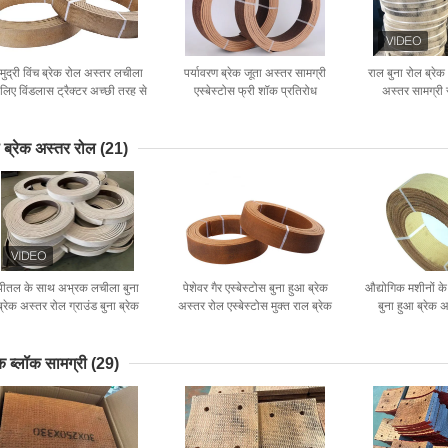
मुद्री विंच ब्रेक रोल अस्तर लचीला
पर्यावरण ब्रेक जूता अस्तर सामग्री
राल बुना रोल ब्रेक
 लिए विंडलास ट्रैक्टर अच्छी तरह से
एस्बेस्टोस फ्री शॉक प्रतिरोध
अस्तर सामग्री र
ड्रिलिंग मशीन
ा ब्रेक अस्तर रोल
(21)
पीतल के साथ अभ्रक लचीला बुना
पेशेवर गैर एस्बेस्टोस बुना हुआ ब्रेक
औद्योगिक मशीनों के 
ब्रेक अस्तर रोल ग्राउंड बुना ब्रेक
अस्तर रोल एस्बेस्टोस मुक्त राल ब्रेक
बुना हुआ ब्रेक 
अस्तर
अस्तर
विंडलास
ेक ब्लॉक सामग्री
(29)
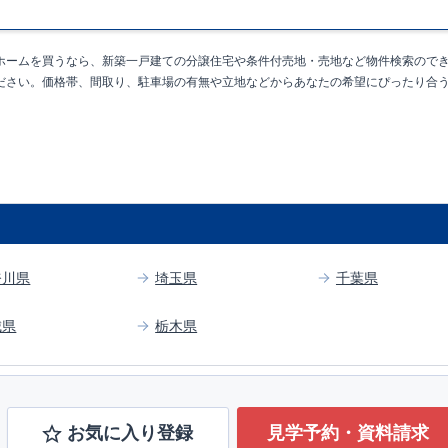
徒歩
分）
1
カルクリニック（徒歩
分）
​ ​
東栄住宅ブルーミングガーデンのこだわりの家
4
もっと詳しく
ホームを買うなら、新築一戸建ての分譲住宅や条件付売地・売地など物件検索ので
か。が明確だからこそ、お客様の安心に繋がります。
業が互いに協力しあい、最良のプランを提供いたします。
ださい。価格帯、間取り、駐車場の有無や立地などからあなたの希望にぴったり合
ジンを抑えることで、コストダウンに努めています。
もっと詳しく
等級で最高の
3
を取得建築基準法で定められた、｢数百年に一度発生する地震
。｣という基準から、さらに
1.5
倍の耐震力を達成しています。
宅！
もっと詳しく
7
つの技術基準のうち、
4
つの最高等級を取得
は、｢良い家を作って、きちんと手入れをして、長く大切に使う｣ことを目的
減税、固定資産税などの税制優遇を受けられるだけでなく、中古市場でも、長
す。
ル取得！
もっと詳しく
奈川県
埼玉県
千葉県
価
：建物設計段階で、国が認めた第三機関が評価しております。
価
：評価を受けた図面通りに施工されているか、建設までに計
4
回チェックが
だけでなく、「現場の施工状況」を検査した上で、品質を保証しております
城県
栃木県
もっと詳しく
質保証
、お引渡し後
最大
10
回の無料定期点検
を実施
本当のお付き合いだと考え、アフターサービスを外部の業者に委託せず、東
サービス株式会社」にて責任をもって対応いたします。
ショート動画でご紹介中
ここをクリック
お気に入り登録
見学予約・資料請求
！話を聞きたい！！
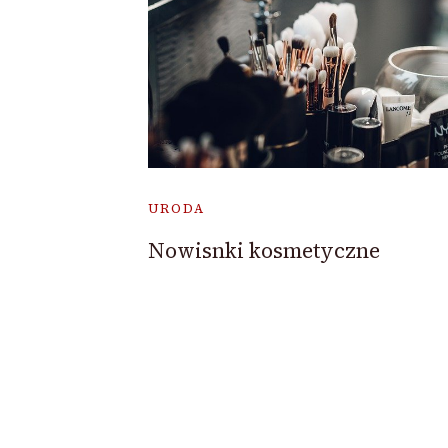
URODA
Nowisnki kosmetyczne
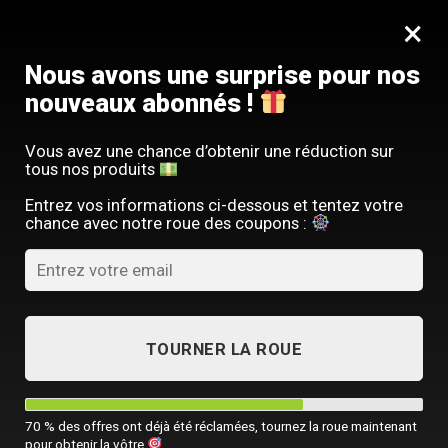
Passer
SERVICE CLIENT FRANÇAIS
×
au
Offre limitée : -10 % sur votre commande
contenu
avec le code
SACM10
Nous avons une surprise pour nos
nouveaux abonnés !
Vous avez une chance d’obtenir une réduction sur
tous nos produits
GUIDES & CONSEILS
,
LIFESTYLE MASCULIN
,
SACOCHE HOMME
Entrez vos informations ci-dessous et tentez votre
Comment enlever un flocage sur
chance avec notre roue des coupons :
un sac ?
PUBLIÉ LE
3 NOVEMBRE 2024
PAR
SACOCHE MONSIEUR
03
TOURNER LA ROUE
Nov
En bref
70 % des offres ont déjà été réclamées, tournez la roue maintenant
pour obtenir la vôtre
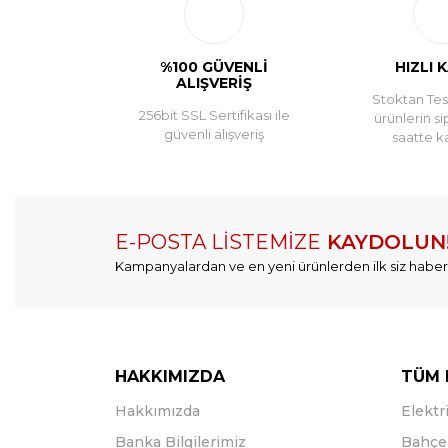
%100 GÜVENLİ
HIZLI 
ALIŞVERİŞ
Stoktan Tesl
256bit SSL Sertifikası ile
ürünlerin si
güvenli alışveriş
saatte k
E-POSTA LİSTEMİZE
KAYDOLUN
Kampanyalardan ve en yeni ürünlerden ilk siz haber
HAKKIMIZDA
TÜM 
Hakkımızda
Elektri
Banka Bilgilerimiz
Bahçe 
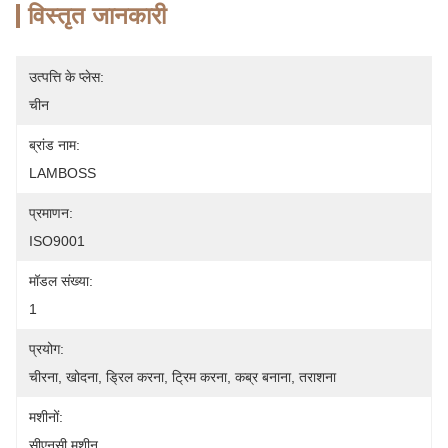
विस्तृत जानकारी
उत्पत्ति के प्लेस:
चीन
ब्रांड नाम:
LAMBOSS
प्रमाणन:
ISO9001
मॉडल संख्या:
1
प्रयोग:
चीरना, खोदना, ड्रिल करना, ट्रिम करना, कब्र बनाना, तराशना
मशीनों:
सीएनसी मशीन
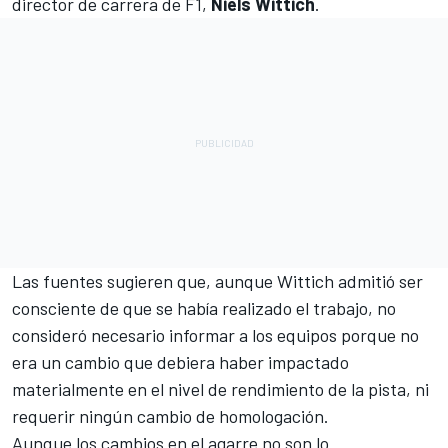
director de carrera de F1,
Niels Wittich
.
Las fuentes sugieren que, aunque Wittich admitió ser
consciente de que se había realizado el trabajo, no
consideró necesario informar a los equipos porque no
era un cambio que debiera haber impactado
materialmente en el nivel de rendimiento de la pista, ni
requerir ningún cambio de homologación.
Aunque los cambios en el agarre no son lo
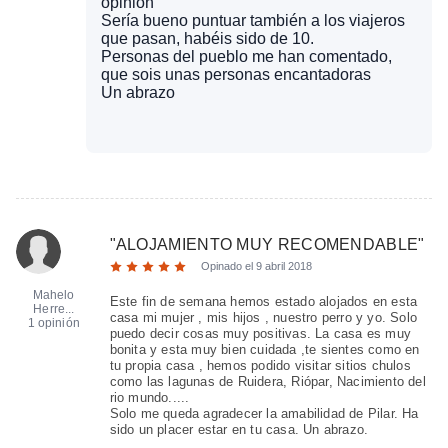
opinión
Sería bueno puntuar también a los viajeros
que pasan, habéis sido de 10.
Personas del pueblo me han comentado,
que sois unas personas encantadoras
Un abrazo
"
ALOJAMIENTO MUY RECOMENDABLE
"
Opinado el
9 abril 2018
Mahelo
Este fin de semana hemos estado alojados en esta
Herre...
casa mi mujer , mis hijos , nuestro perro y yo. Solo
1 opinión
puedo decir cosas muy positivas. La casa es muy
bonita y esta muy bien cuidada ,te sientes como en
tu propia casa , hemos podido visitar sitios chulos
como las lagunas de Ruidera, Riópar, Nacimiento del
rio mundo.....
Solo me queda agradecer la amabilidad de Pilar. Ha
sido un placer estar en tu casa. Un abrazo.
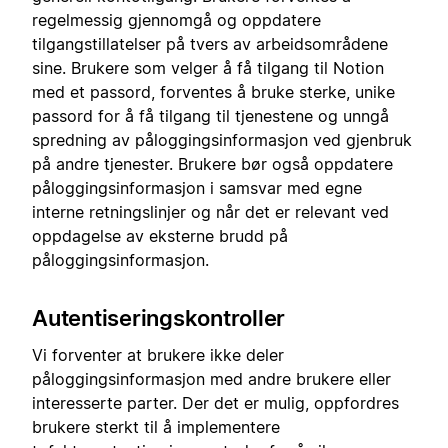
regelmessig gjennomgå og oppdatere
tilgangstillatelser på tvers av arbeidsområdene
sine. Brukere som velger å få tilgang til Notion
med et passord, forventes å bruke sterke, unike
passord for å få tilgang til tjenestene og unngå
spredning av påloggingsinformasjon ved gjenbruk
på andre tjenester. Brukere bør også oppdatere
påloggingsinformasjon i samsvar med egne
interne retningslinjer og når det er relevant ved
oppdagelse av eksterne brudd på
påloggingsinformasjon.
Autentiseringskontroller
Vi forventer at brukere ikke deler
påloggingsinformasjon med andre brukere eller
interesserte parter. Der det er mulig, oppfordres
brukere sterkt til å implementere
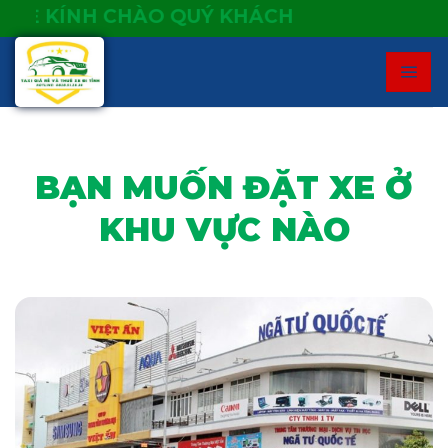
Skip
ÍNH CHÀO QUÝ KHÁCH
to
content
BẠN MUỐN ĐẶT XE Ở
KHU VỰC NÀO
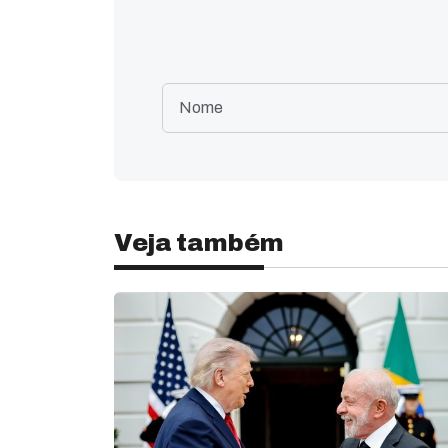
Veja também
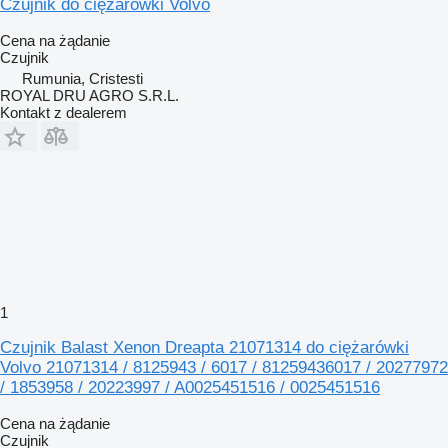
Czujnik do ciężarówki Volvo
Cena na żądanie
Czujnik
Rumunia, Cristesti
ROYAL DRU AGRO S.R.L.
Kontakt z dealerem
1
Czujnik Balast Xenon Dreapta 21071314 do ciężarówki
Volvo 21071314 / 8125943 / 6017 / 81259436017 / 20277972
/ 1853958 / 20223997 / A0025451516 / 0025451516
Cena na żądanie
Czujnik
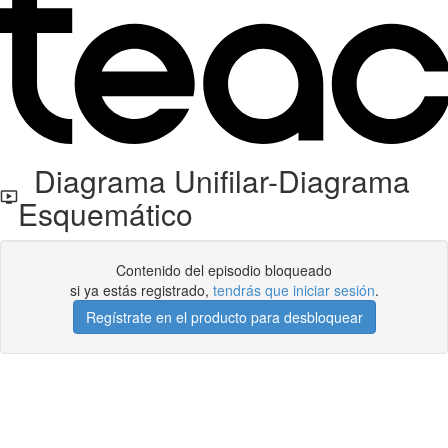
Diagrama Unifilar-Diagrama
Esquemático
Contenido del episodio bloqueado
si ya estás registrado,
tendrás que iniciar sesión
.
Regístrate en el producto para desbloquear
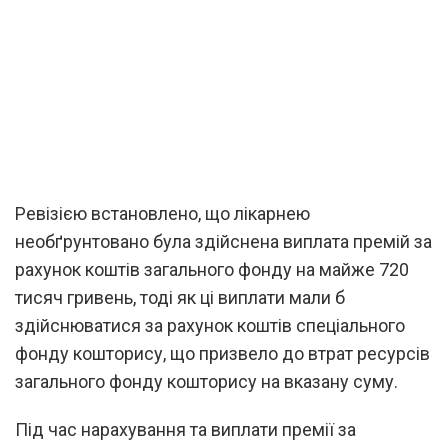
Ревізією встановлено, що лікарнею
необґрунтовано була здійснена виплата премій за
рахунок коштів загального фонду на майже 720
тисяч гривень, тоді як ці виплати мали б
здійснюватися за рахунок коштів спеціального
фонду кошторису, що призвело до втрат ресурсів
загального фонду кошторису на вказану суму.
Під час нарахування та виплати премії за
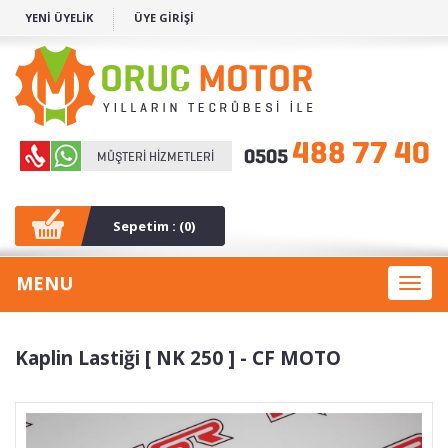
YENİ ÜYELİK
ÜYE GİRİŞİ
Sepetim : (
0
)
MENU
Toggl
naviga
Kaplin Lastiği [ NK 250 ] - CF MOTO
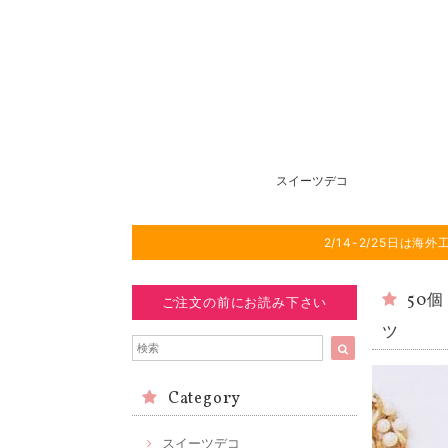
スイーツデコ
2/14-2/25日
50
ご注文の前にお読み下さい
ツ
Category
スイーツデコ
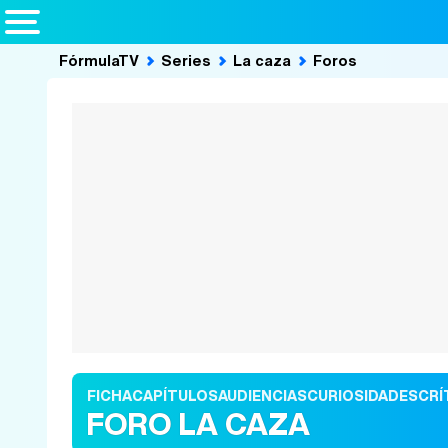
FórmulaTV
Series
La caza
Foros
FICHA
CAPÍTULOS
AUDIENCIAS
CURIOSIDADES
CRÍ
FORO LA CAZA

* * * * * * *

* TASK DESCRIPTION *
Copy the lines of the data between the lines holding "विस्तृत जानकारी" and "Veja também", inclusive, and leave the pictures out.

* RESULT OF THIS EXERCISE *
विस्तृत जानकारी
उत्पत्ति के प्लेस:
चीन
ब्रांड नाम:
LAMBOSS
प्रमाणन:
ISO9001
मॉडल संख्या:
1
प्रयोग:
चीरना, खोदना, ड्रिल करना, ट्रिम करना, कब्र बनाना, तराशना
मशीनों:
सीएनसी मशीन
director de carrera de F1,
Niels Wittich
.
Las fuentes sugieren que, aunque Wittich admitió ser
consciente de que se había realizado el trabajo, no
consideró necesario informar a los equipos porque no
era un cambio que debiera haber impactado
materialmente en el nivel de rendimiento de la pista, ni
requerir ningún cambio de homologación.
Aunque los cambios en el agarre no son lo
opinión
Sería bueno puntuar también a los viajeros
que pasan, habéis sido de 10.
Personas del pueblo me han comentado,
que sois unas personas encantadoras
Un abrazo
"
ALOJAMIENTO MUY RECOMENDABLE
"
Opinado el
9 abril 2018
Mahelo
Este fin de semana hemos estado alojados en esta
Herre...
casa mi mujer , mis hijos , nuestro perro y yo. Solo
1 opinión
puedo decir cosas muy positivas. La casa es muy
bonita y esta muy bien cuidada ,te sientes como en
tu propia casa , hemos podido visitar sitios chulos
como las lagunas de Ruidera, Riópar, Nacimiento del
rio mundo.....
Solo me queda agradecer la amabilidad de Pilar. Ha
sido un placer estar en tu casa. Un abrazo.
regelmessig gjennomgå og oppdatere
tilgangstillatelser på tvers av arbeidsområdene
sine. Brukere som velger å få tilgang til Notion
med et passord, forventes å bruke sterke, unike
passord for å få tilgang til tjenestene og unngå
spredning av påloggingsinformasjon ved gjenbruk
på andre tjenester. Brukere bør også oppdatere
påloggingsinformasjon i samsvar med egne
interne retningslinjer og når det er relevant ved
oppdagelse av eksterne brudd på
påloggingsinformasjon.
Autentiseringskontroller
Vi forventer at brukere ikke deler
påloggingsinformasjon med andre brukere eller
interesserte parter. Der det er mulig, oppfordres
brukere sterkt til å implementere
Skip
ÍNH CHÀO QUÝ KHÁCH
to
content
BẠN MUỐN ĐẶT XE Ở
KHU VỰC NÀO
Veja também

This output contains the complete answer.